To answer your questions:

Q: is it "the best practice"

There are No Best Practices. If you haven't done so already, take the time to read that.

This question is unanswerable ... and not even meaningful.

Hint: it is time to remove "best practice" from your vocabulary ... and start questioning the wisdom of people who tell you that something is "best practice".

Q: is volatile required?

Maybe. It depends on whether it is possible for the reference in cache to change.

• If it is possible, then the volatile is required.
• If it is not possible, then the volatile may not be required. But in that case you should declare the variable as final. If you do that, then the JLS guarantees that all threads will see the correct value for variable.
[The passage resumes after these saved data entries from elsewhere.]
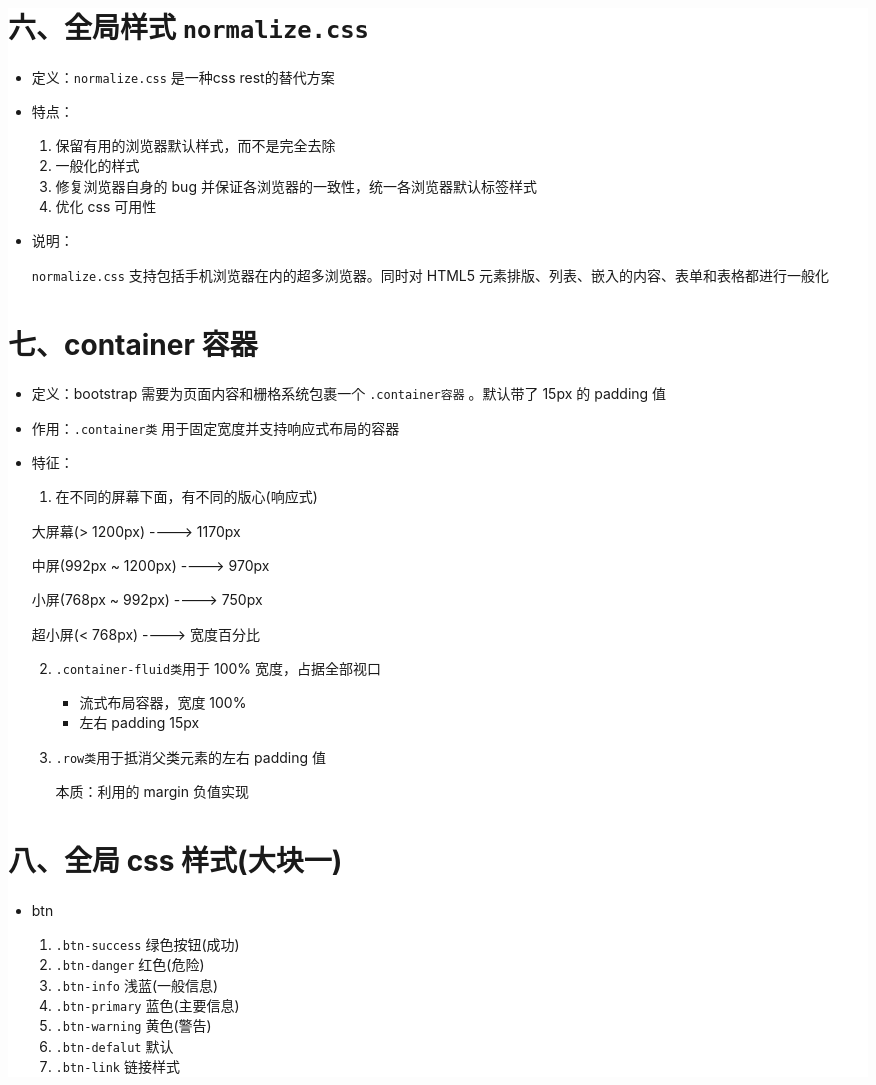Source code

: 



# 六、全局样式 `normalize.css`

+ 定义：`normalize.css` 是一种css rest的替代方案

+ 特点：

  1. 保留有用的浏览器默认样式，而不是完全去除
  2. 一般化的样式
  3. 修复浏览器自身的 bug 并保证各浏览器的一致性，统一各浏览器默认标签样式
  4. 优化 css 可用性

+ 说明：

  `normalize.css` 支持包括手机浏览器在内的超多浏览器。同时对 HTML5 元素排版、列表、嵌入的内容、表单和表格都进行一般化





# 七、container 容器

+ 定义：bootstrap 需要为页面内容和栅格系统包裹一个 `.container容器` 。默认带了 15px 的 padding 值

+ 作用：`.container类` 用于固定宽度并支持响应式布局的容器

+ 特征：

  1.  在不同的屏幕下面，有不同的版心(响应式)

     大屏幕(> 1200px) ----> 1170px

     中屏(992px ~ 1200px) ----> 970px

     小屏(768px ~ 992px) ----> 750px

     超小屏(< 768px) ----> 宽度百分比

  2. `.container-fluid类`用于 100% 宽度，占据全部视口

     + 流式布局容器，宽度 100%
     + 左右 padding 15px

  3. `.row类`用于抵消父类元素的左右 padding 值

     本质：利用的 margin 负值实现





# 八、全局 css 样式(大块一)

+ btn

  1. `.btn-success` 绿色按钮(成功)
  2. `.btn-danger` 红色(危险)
  3. `.btn-info` 浅蓝(一般信息)
  4. `.btn-primary` 蓝色(主要信息)
  5. `.btn-warning` 黄色(警告)
  6. `.btn-defalut` 默认
  7. `.btn-link` 链接样式
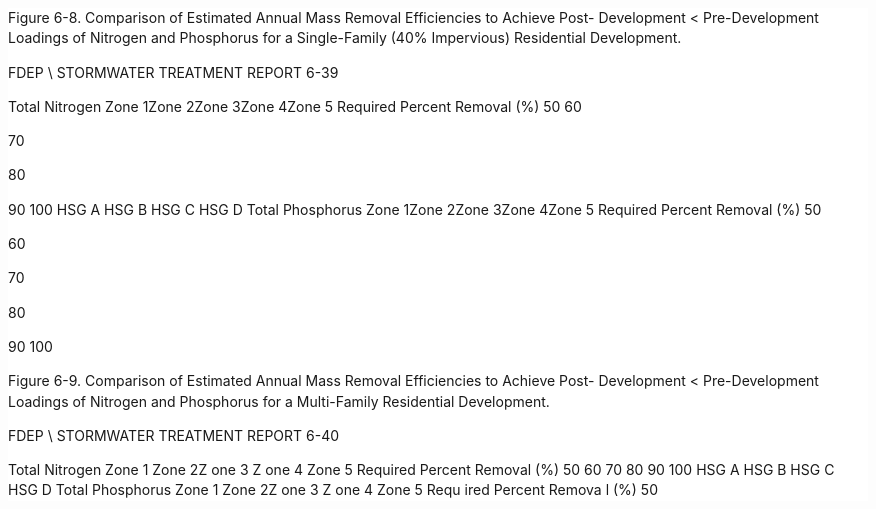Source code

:  
 

Figure 6-8. Comparison of Estimated Annual Mass Removal Efficiencies to Achieve Post-
Development <
 Pre-Development Loadings of Nitrogen and Phosphorus for a 
Single-Family (40% Impervious) Residential Development. 
 

FDEP \ STORMWATER  TREATMENT  REPORT 
6-39 
 
Total Nitrogen
Zone 1Zone 2Zone 3Zone 4Zone 5
Required Percent Removal (%)
50
60

70

80

90
100
HSG A
HSG B
HSG C
HSG D
Total Phosphorus
Zone 1Zone 2Zone 3Zone 4Zone 5
Required Percent Removal (%)
50

60

70

80

90
100
 
 
 

 

Figure 6-9. Comparison of Estimated Annual Mass Removal Efficiencies to Achieve Post-
Development <
 Pre-Development Loadings of Nitrogen and Phosphorus for a 
Multi-Family Residential Development. 

FDEP \ STORMWATER  TREATMENT  REPORT 
6-40 
 
Total Nitrogen
Zone 1 Zone 2Z one 3 Z one 4 Zone 5
Required Percent Removal (%)
50
60
70
80
90
100
HSG A
HSG B
HSG C
HSG D
Total Phosphorus
Zone 1 Zone 2Z one 3 Z one 4 Zone 5
Requ ired Percent Remova l (%)
50
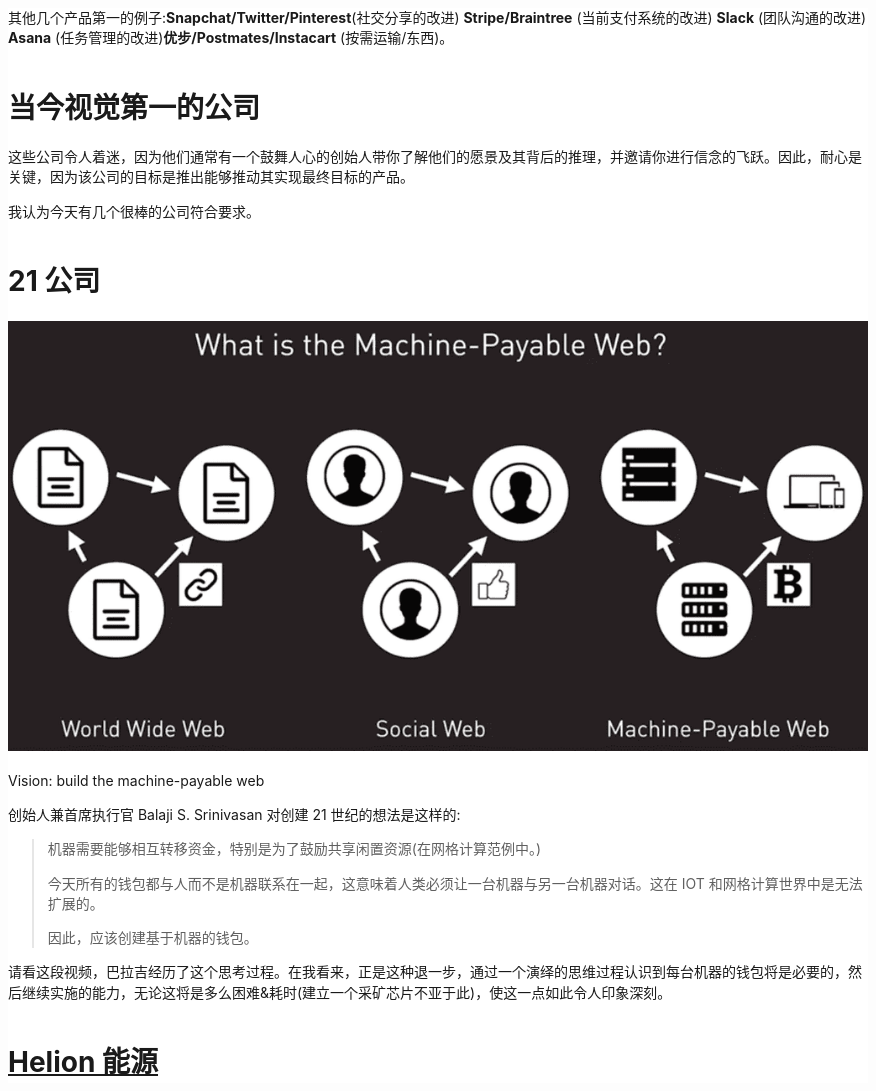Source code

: 其他几个产品第一的例子:**Snapchat/Twitter/Pinterest**(社交分享的改进) **Stripe/Braintree** (当前支付系统的改进) **Slack** (团队沟通的改进) **Asana** (任务管理的改进)**优步/Postmates/Instacart** (按需运输/东西)。

# 当今视觉第一的公司

这些公司令人着迷，因为他们通常有一个鼓舞人心的创始人带你了解他们的愿景及其背后的推理，并邀请你进行信念的飞跃。因此，耐心是关键，因为该公司的目标是推出能够推动其实现最终目标的产品。

我认为今天有几个很棒的公司符合要求。

# 21 公司

![](img/1b126d78a00d2ed59ef78a3a579b02a2.png)

Vision: build the machine-payable web

创始人兼首席执行官 Balaji S. Srinivasan 对创建 21 世纪的想法是这样的:

> 机器需要能够相互转移资金，特别是为了鼓励共享闲置资源(在网格计算范例中。)
> 
> 今天所有的钱包都与人而不是机器联系在一起，这意味着人类必须让一台机器与另一台机器对话。这在 IOT 和网格计算世界中是无法扩展的。
> 
> 因此，应该创建基于机器的钱包。

请看这段视频，巴拉吉经历了这个思考过程。在我看来，正是这种退一步，通过一个演绎的思维过程认识到每台机器的钱包将是必要的，然后继续实施的能力，无论这将是多么困难&耗时(建立一个采矿芯片不亚于此)，使这一点如此令人印象深刻。

# [Helion 能源](http://www.helionenergy.com/)

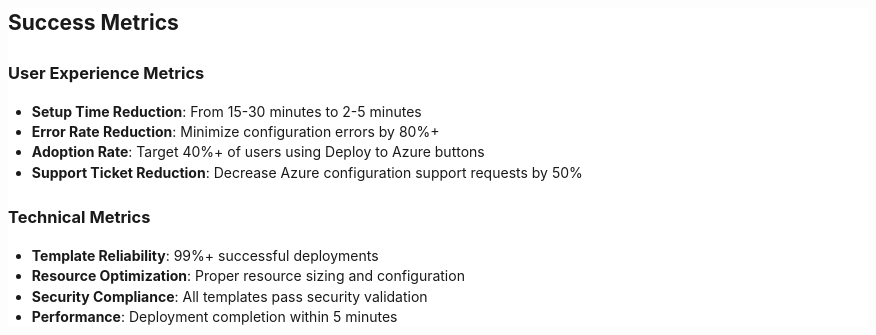 ## Success Metrics

### User Experience Metrics
- **Setup Time Reduction**: From 15-30 minutes to 2-5 minutes
- **Error Rate Reduction**: Minimize configuration errors by 80%+
- **Adoption Rate**: Target 40%+ of users using Deploy to Azure buttons
- **Support Ticket Reduction**: Decrease Azure configuration support requests by 50%

### Technical Metrics
- **Template Reliability**: 99%+ successful deployments
- **Resource Optimization**: Proper resource sizing and configuration
- **Security Compliance**: All templates pass security validation
- **Performance**: Deployment completion within 5 minutes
In your code, it looks like you are periodically assigning a new value to cache. If so, then it needs to be volatile, or you need some other way to ensure that all worker threads see the updated cache value. (There are other ways ... but this is starting to smell of premature optimization.)

Q: What will happen if there is a cache reassignment finished in the middle of a get or put.

If the get or put call starts before the assignment, then they will definitely operate on the old cache. If not, it is not it will depend on whether the fetch of the cache occurs before or after the assignment. That is unpredictable.

There is one other thing that you don't seem to have considered. You say:

And it's fine to serve the old data when the expensive operation is running daily and should not block any requests at any time.

But you have not said if it is OK (or not) for the old cache to be updated while the new cache is being built. For example, consider this sequence of events:

1. Start rebuilding cache
2. Cache rebuilder updates key1 -> value1 in the new cache
3. The main application reads and updates key1 -> value2 in the old cache
4. The cache is replaced.

Now we have the application running with the new cache, but the new cache contains a value1 for key1 that is older than the most recently used value (value2).

If that breaks your application, then you need a way to solve it. There will be ways ... but it will depend on aspects of your application logic that you haven't mentioned. For example, the scenarios in which regular application threads will do cache put operations.